Okay, I realise that this fixes the problem but the L4T MMAPI samples all use

-gencode arch=compute_53,code=sm_53

in their Makefiles. See ./samples/common/algorithm/cuda/Makefile:

GENCODE_SM53 := -gencode arch=compute_53,code=sm_53
GENCODE_FLAGS := $(GENCODE_SM53) $(GENCODE_SM62) $(GENCODE_SM72) $(GENCODE_SM_PTX)

NvCudaProc.o : NvCudaProc.cpp
	@echo "Compiling: $<"
	$(NVCC) $(ALL_CPPFLAGS) $(GENCODE_FLAGS) -o $@ -c $<

Same in ./samples/v4l2cuda/Makefile:GENCODE_SM53

Why does Nvidia use this in the Makefiles if it doesn’t work?

Is “-gencode” fundamentally broken for Jetson Nano?

Thanks.

The example .cu file I presented to you is only a limited version of the problem I am seeing. The full version of the loop is as seen below:

for(x_offset = 0; x_offset < cu.rectWidth; x_offset++)
	{
		for(y_offset = 0; y_offset < cu.rectHeight; y_offset++)
		{
			offset = (start_row + y_offset) * cu.fbWidth + start_col + x_offset;
			buf.IavgF[offset] /= buf.Icount[box_offset];
			buf.IdiffF[offset] /= buf.Icount[box_offset];
            buf.IdiffF[offset] += 1;
			buf.IhiF[offset] = buf.IavgF[offset] + (buf.IdiffF[offset] * high_thresh);
			buf.IlowF[offset] = buf.IavgF[offset] - (buf.IdiffF[offset] * low_thresh);
            buf.boxMinMean[box_offset] = buf.IavgF[offset];
            
            // There is a "too many resources requested for launch" error UNLESS the next 2 lines are commented out.
            buf.boxMaxMean[box_offset] = buf.IavgF[offset];
            buf.boxMaxAvFrameDiff[box_offset] = buf.IdiffF[offset];
		}
	}

Please see the updated attached file - all I have done is allocate memory for the additional buffers. Why do I get the “too many resources requested for launch” error?

tuesday.cu (6.6 KB)

I have only allocated 19,361,280 bytes of device memory and 5760 bytes of unified memory.
Thanks again.

Not sure for your case, but I’ve seen similar error when using –device-debug.

1 Like

Hi,

It should work when compiling a CUDA app with -gencode arch=compute_53,code=sm_53 on Nano.
Our internal team is checking the cause currently.
Will share more information once we got any feedback.

Thanks.

1 Like

Interesting, but I am not using that switch.

Hi,

We got some feedback from our internal team.
When you specify the GPU architecture, please also take care of the registers bound.

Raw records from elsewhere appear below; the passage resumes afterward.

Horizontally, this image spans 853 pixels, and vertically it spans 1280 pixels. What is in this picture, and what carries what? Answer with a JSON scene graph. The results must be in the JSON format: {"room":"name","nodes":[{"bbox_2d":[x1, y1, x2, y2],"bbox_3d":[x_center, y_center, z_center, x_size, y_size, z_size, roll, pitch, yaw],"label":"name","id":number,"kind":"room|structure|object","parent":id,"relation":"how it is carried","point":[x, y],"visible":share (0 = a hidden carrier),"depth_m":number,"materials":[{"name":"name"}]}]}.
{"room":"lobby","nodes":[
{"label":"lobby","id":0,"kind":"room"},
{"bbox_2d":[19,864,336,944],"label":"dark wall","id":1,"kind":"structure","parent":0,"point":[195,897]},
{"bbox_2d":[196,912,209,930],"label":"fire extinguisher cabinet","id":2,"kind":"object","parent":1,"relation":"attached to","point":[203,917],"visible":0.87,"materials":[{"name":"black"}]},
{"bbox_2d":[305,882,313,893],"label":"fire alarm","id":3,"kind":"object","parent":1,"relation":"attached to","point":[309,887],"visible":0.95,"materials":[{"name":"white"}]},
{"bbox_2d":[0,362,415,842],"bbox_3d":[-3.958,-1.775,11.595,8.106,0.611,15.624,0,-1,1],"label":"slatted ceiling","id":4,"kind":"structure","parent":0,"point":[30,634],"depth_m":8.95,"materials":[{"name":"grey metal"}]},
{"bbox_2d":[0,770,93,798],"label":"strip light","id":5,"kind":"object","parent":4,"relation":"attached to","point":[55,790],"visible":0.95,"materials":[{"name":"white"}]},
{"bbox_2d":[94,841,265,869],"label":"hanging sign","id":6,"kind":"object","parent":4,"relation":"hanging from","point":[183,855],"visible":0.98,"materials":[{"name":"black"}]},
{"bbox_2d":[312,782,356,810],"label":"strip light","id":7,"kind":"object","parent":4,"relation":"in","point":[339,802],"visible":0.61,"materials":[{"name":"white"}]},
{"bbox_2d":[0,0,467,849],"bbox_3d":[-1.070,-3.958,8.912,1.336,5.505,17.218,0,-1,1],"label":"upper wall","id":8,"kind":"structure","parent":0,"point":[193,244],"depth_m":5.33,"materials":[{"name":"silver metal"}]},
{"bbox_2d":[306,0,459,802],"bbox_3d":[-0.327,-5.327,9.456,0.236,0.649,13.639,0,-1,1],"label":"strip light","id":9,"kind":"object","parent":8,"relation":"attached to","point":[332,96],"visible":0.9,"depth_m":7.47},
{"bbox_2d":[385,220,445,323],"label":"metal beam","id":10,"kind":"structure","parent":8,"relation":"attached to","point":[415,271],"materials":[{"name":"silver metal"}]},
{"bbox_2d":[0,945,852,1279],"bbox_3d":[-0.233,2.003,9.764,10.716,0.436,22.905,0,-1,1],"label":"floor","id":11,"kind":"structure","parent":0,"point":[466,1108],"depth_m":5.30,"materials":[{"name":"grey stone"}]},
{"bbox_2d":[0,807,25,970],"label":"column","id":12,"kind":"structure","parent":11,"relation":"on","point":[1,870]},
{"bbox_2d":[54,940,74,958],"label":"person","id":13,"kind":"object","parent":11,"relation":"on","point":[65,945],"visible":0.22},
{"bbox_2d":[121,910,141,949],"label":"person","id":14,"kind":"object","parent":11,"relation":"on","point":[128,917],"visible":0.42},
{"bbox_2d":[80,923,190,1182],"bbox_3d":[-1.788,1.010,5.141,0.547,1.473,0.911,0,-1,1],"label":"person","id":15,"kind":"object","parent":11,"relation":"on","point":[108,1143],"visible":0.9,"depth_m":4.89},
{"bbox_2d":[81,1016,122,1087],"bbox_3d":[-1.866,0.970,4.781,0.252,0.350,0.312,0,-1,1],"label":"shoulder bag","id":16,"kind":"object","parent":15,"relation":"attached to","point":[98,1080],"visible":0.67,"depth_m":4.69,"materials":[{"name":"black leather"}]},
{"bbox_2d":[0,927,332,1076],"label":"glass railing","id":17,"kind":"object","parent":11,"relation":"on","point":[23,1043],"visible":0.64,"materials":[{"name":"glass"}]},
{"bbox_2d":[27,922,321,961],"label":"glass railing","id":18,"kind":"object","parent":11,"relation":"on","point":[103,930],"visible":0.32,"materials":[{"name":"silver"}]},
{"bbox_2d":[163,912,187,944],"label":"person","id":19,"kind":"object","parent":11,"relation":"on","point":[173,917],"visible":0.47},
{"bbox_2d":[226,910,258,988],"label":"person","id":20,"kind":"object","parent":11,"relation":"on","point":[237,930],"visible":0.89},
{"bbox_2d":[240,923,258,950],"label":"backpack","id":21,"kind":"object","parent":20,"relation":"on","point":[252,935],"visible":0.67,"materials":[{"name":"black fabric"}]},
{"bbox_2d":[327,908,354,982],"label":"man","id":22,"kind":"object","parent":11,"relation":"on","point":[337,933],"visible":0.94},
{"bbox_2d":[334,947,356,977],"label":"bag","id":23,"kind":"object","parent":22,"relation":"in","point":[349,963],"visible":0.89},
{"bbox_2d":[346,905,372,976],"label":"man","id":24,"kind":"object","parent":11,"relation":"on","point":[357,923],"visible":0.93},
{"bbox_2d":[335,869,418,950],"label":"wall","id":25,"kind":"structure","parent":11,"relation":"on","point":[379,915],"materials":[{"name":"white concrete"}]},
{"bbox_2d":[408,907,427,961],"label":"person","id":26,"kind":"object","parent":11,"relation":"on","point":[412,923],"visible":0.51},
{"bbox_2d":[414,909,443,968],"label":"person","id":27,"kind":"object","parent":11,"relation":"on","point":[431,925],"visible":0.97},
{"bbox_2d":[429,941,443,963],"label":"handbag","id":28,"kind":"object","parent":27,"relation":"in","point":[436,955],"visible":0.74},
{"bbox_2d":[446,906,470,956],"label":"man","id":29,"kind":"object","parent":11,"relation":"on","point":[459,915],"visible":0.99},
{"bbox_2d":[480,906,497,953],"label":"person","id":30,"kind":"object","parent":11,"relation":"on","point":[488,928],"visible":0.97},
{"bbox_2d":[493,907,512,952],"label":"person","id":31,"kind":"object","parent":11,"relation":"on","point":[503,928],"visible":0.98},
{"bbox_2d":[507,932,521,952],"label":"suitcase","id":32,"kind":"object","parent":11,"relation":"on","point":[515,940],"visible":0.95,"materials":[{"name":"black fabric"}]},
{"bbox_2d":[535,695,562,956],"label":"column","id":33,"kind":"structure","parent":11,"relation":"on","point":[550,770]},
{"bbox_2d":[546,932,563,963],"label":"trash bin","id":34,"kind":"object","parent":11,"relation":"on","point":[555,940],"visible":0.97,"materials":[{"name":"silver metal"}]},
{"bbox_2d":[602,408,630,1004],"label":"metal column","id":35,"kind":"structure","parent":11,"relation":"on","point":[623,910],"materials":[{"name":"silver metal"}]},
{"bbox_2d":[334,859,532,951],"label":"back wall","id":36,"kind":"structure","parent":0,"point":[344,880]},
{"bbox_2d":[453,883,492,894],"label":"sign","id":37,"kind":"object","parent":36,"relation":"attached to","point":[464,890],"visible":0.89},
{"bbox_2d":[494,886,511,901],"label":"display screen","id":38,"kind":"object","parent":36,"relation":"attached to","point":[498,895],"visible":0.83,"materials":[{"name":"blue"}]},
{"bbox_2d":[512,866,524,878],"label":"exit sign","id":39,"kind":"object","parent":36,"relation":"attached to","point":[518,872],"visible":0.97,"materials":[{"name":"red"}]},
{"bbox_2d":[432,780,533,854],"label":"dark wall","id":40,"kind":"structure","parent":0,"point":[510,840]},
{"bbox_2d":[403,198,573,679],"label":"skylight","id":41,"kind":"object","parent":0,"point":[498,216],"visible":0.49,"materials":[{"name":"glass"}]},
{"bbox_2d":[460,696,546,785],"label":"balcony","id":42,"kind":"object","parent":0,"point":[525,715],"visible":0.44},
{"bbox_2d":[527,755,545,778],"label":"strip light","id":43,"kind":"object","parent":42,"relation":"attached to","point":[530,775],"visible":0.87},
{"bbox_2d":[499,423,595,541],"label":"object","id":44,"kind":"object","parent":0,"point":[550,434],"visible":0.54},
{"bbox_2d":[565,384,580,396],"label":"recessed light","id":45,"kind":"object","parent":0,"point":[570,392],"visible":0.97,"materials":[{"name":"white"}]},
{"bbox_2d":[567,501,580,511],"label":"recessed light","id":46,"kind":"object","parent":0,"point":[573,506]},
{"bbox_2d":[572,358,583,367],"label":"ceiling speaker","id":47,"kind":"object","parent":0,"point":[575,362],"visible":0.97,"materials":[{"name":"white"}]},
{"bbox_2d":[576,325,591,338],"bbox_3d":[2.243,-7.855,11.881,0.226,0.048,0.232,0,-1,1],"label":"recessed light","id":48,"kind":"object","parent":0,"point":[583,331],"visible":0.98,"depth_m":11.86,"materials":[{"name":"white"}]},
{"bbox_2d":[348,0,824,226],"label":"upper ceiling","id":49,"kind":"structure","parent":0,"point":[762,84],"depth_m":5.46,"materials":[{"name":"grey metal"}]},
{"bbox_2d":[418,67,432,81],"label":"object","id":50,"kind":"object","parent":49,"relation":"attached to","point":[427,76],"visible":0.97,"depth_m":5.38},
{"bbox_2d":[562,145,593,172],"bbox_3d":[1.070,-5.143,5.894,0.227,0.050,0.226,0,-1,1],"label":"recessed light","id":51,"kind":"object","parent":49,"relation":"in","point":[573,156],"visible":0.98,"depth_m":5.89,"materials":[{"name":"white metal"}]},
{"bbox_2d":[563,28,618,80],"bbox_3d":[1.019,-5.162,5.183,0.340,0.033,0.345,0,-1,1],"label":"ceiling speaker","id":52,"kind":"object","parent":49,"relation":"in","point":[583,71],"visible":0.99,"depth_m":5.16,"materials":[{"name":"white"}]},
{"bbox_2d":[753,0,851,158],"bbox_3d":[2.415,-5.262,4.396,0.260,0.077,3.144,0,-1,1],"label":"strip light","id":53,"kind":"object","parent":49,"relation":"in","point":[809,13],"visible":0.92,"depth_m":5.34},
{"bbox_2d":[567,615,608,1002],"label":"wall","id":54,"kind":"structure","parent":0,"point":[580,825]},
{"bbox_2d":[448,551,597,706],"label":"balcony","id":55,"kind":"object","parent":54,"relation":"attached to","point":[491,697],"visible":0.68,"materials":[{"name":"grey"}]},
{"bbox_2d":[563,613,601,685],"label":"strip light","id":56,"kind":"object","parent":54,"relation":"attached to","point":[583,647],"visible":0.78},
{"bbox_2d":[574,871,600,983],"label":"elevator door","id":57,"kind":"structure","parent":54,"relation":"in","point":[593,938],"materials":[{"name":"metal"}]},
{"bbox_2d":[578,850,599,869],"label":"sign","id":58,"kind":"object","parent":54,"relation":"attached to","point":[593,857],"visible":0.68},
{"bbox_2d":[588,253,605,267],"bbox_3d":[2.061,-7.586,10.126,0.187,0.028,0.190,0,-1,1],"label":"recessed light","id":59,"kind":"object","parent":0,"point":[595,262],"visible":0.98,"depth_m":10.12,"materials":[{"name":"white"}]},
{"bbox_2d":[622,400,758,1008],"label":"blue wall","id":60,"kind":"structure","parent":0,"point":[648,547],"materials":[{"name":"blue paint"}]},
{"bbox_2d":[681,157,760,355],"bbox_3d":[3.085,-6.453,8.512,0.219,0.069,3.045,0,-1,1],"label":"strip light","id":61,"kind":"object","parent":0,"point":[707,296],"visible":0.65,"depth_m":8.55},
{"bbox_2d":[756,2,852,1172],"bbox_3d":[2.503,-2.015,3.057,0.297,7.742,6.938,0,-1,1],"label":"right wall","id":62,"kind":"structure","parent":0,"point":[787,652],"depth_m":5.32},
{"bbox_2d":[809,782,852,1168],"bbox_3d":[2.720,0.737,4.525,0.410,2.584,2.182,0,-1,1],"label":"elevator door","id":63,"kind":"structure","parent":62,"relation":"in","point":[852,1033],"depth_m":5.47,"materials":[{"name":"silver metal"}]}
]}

https://docs.nvidia.com/cuda/cuda-c-best-practices-guide/index.html#register-pressure

Register pressure occurs when there are not enough registers available for a given task. Even though each multiprocessor contains thousands of 32-bit registers (see Features and Technical Specifications of the CUDA C++ Programming Guide), these are partitioned among concurrent threads. To prevent the compiler from allocating too many registers, use the -maxrregcount=N compiler command-line option (see nvcc) or the launch bounds kernel definition qualifier (see Execution Configuration of the CUDA C++ Programming Guide) to control the maximum number of registers to allocated per thread.

For example, you should use -maxrregcount=32 for Nano.
This can be calculated via the information from the deviceQuery.

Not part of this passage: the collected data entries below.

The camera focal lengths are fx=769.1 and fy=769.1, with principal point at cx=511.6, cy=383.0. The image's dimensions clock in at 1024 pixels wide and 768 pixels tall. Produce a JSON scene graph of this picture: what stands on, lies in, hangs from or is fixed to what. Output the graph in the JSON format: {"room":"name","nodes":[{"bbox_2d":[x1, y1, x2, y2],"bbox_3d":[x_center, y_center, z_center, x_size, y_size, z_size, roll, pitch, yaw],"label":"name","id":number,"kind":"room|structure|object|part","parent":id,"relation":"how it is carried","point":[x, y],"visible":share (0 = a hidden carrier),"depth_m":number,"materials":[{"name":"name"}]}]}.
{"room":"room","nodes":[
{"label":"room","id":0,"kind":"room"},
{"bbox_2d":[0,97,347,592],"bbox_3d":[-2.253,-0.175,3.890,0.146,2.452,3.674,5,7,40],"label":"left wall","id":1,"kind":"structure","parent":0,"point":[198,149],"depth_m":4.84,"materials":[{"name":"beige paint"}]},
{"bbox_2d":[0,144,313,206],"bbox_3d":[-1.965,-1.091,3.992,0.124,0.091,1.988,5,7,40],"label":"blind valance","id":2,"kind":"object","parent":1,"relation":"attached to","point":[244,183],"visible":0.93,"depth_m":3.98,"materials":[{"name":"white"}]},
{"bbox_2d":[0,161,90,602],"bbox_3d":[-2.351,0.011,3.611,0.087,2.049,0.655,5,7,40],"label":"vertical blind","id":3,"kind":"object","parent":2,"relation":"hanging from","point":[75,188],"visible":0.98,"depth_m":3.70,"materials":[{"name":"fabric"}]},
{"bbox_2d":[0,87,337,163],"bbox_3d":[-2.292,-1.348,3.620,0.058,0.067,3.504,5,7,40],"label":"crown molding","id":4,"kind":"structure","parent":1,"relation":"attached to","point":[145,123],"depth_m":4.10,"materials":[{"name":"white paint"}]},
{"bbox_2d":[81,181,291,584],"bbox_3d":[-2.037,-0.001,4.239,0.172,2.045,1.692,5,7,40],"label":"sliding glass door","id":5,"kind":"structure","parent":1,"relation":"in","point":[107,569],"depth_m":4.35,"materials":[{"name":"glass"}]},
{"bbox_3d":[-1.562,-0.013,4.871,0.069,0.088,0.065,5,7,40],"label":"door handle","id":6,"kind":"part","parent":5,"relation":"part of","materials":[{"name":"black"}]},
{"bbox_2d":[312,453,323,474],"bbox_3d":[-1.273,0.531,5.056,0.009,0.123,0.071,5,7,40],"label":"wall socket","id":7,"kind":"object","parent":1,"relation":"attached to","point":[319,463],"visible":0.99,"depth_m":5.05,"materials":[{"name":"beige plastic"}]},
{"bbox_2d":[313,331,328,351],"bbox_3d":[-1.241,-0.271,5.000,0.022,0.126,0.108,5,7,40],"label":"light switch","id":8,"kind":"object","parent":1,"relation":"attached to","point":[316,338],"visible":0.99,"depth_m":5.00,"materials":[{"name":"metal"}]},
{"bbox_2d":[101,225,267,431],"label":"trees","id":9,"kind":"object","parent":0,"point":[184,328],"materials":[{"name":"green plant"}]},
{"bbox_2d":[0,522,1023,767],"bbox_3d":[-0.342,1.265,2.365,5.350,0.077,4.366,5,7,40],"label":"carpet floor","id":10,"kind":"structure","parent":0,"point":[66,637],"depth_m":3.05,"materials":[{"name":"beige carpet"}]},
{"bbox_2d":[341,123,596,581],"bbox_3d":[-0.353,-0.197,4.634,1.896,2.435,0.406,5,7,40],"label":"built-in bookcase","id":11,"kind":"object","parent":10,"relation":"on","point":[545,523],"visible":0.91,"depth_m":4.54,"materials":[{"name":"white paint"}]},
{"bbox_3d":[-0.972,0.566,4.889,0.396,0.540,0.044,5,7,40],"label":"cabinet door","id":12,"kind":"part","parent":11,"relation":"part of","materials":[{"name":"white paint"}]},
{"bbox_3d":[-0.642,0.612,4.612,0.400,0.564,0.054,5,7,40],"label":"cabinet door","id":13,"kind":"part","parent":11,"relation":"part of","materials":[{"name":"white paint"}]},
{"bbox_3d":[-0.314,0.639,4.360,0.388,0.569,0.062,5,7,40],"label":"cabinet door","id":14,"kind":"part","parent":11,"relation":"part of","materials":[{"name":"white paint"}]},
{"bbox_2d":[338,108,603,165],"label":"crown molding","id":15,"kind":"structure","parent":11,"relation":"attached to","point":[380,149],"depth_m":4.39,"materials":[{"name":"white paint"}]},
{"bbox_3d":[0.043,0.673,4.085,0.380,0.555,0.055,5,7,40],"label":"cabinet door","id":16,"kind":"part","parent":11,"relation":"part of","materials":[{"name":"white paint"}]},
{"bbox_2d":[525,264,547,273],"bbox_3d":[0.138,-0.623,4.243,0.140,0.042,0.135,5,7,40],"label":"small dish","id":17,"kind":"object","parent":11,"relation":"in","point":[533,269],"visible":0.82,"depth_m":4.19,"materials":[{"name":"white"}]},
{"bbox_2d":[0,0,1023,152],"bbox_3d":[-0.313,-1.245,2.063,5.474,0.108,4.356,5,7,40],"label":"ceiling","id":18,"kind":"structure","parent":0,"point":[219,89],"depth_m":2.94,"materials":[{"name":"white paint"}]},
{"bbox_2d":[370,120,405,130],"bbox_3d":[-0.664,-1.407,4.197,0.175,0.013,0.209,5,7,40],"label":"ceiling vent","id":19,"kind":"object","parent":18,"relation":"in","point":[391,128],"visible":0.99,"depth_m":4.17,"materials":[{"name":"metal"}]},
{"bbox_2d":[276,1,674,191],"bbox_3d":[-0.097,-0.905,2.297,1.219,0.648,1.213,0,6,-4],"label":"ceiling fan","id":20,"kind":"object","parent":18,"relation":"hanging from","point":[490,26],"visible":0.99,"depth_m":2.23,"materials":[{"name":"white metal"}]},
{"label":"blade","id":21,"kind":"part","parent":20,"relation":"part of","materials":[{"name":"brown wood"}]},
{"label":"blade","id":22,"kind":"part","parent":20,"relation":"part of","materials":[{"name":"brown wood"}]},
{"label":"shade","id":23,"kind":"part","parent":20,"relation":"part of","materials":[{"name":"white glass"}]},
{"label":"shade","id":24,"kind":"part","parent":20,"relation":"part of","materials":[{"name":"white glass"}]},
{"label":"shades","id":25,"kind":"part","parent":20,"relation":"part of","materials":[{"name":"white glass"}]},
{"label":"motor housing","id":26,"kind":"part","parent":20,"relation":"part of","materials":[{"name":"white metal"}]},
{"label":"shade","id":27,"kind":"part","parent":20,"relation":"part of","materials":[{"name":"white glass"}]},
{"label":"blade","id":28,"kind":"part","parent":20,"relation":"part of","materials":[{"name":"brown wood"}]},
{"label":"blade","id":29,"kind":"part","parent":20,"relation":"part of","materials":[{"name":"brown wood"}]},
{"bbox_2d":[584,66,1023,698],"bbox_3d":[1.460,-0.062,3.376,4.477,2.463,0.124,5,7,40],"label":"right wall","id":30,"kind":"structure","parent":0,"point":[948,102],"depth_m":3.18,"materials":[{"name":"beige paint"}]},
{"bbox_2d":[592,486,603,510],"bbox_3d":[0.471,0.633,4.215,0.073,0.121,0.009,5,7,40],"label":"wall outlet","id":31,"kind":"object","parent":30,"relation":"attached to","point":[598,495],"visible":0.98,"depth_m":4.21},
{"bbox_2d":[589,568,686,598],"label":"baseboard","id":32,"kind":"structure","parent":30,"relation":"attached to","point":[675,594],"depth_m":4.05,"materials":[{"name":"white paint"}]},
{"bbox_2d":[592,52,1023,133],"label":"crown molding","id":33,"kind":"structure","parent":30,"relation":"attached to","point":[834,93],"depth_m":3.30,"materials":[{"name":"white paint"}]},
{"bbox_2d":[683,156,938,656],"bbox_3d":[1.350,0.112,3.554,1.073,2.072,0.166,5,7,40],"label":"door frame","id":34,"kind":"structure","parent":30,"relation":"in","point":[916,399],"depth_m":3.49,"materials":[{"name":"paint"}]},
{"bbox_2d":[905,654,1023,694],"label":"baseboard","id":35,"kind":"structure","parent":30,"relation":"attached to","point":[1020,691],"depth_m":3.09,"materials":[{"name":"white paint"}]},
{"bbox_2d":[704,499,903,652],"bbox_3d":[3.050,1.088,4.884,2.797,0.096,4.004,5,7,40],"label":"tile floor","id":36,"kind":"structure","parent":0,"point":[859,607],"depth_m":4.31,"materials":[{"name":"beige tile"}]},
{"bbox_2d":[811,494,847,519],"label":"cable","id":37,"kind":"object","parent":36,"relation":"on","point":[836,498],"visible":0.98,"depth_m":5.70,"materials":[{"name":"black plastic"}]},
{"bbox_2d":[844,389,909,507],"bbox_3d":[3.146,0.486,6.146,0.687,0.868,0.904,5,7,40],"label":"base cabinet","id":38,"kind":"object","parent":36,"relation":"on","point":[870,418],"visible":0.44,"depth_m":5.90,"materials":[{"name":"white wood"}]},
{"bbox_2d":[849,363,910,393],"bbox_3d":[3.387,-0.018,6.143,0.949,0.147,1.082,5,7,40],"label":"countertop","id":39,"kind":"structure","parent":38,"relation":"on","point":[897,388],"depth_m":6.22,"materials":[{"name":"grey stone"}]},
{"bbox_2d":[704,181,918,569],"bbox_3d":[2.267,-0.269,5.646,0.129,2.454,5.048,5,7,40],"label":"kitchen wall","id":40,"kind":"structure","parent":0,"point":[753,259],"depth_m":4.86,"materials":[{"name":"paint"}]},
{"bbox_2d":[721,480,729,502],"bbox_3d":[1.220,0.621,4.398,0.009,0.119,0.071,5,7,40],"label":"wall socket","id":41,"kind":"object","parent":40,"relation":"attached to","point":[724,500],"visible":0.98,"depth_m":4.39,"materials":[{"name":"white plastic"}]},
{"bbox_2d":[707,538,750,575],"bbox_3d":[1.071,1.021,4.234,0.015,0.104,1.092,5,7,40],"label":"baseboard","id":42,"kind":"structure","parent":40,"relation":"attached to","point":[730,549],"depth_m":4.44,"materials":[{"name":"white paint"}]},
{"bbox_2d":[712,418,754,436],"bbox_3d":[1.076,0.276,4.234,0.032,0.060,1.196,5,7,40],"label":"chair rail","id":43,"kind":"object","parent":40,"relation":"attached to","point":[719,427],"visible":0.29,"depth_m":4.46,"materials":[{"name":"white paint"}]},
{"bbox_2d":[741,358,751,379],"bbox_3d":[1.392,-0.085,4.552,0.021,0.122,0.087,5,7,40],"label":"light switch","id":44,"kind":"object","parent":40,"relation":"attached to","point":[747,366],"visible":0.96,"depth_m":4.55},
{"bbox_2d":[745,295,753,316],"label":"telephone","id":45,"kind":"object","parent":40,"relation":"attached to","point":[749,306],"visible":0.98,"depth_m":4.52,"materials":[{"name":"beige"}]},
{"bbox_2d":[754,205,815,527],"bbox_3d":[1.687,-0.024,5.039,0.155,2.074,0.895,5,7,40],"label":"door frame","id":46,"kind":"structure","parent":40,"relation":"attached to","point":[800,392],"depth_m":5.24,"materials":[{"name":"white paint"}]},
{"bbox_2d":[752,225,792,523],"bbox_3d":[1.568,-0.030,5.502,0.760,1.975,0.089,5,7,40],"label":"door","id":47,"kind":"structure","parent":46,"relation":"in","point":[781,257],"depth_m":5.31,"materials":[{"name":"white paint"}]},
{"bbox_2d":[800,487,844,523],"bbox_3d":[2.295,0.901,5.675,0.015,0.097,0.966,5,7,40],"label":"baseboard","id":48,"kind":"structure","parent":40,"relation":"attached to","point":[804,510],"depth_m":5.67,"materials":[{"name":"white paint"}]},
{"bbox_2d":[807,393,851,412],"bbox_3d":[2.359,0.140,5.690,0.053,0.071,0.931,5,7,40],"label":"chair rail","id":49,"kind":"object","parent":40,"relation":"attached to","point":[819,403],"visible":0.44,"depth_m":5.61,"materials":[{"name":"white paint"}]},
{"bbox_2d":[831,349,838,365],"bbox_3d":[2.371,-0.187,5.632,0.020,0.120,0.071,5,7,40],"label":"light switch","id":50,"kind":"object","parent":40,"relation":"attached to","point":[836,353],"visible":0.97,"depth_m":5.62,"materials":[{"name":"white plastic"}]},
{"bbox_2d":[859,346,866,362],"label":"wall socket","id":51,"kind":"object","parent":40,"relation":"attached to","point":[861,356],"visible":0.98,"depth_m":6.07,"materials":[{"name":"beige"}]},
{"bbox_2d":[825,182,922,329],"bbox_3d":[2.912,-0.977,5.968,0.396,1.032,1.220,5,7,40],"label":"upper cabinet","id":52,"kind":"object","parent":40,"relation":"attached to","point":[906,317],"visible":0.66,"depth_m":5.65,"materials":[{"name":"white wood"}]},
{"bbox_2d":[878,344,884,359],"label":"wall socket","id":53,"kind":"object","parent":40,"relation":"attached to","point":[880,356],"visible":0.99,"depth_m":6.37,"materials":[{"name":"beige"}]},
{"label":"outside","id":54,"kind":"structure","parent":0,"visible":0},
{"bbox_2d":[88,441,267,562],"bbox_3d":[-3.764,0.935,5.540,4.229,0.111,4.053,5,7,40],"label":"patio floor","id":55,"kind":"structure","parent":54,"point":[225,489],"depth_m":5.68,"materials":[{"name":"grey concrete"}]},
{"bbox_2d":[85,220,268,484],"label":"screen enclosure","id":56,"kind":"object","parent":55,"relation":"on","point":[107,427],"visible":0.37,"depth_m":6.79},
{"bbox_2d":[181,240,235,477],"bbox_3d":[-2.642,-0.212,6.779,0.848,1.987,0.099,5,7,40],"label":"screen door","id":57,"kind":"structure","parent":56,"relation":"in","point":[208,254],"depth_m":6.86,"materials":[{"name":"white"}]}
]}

#maxrregcount = #Max register / # Max threads = 32768 / 1024 = 32

./deviceQuery Starting...

 CUDA Device Query (Runtime API) version (CUDART static linking)

Detected 1 CUDA Capable device(s)

Device 0: "NVIDIA Tegra X1"
...
  Total number of registers available per block: 32768
  Warp size:                                     32
  Maximum number of threads per multiprocessor:  2048
  Maximum number of threads per block:           1024
...

As a result, we can run your app successfully with the following nvcc command:

$ nvcc -gencode arch=compute_53,code=sm_53 -maxrregcount=32 test.cu && ./a.out
Capture resolution: 1280x720
Rectangle size: 4x120
CUDA analysis area: 1280x720
CUDA threads used: 1920 (93%).
webcamBufs.boxMinMean[0] = 37.

Thanks.

1 Like

Thank you so much. I would not have worked that out by myself very easily.